Tetapi nyatanya, setelah penampilan raja Surakarta di Konferensi Den Haag tersebut, Karaton Surakarta seperti "di-coup", menurut istilah Gusti Moeng. Pemerintah Republik tidak pernah menepati janji-janjinya. Termasuk juga, ucapan Presiden Republik yang tertuang dalam Perpres (Peraturan Presiden) No 29 tahun 1964, ketika Soekarno menyatakan  "Semua kebutuhan kraton Surakarta dipenuhi oleh negara,"

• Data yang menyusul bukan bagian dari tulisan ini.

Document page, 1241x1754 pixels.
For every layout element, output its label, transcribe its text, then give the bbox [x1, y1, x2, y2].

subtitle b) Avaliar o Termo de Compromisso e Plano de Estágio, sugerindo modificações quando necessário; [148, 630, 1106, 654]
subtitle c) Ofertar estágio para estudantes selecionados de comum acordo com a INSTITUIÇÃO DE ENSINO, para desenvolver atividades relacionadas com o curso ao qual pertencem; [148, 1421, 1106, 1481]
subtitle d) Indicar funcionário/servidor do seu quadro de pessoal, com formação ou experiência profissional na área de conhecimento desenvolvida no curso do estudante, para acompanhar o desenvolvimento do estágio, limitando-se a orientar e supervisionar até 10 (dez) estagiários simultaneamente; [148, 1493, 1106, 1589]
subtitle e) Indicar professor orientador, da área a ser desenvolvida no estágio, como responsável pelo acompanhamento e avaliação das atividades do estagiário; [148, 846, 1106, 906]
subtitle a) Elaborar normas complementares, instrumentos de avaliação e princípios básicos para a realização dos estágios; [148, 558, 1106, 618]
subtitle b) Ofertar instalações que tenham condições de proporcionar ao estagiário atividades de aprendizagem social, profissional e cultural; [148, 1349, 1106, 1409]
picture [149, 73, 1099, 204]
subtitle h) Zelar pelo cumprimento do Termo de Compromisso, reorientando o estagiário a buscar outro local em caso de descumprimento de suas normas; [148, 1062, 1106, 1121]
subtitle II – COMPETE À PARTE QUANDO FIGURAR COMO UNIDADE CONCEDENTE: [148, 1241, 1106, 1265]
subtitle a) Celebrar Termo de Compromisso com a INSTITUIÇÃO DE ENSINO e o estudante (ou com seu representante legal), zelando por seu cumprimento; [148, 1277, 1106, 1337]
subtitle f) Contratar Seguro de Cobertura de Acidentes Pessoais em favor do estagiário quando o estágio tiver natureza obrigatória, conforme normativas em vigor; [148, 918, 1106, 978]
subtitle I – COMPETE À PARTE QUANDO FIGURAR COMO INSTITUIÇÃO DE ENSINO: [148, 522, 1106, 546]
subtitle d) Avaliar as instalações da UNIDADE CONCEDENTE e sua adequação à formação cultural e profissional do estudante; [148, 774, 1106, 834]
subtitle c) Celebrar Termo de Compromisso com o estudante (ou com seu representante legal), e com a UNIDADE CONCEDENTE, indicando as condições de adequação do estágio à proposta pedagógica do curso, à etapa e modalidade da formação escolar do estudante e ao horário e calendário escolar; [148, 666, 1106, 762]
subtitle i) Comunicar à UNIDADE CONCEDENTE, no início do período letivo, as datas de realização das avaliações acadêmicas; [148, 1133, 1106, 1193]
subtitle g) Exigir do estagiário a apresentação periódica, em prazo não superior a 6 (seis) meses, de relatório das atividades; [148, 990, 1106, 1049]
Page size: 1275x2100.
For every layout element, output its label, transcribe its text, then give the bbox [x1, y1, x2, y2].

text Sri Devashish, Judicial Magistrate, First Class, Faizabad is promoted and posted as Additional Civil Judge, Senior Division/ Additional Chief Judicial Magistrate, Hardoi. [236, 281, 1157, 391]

"Itu tidak pernah dilakukan...," kata Gusti Moeng. Waktu itu, kata Ketua Lembaga Dewan Adat Karaton Surakarta ini, para abdi dalem itu 'ditari' (ditanya keinginannya), diminta memilih, tetap di urusi kraton atau ikut pemerintahan. Waktu itu dengan aturan yang disampaikan di Perpres itu bahwa "walaupun tetap di dalam kraton, tetap digaji sebagai pegawai negeri sampai pensiun," tulis Presiden Soekarno dalam Perpres No 29/1964 itu. Tetapi komitmen Presiden RI itu tidak dilakukan sampai sekarang.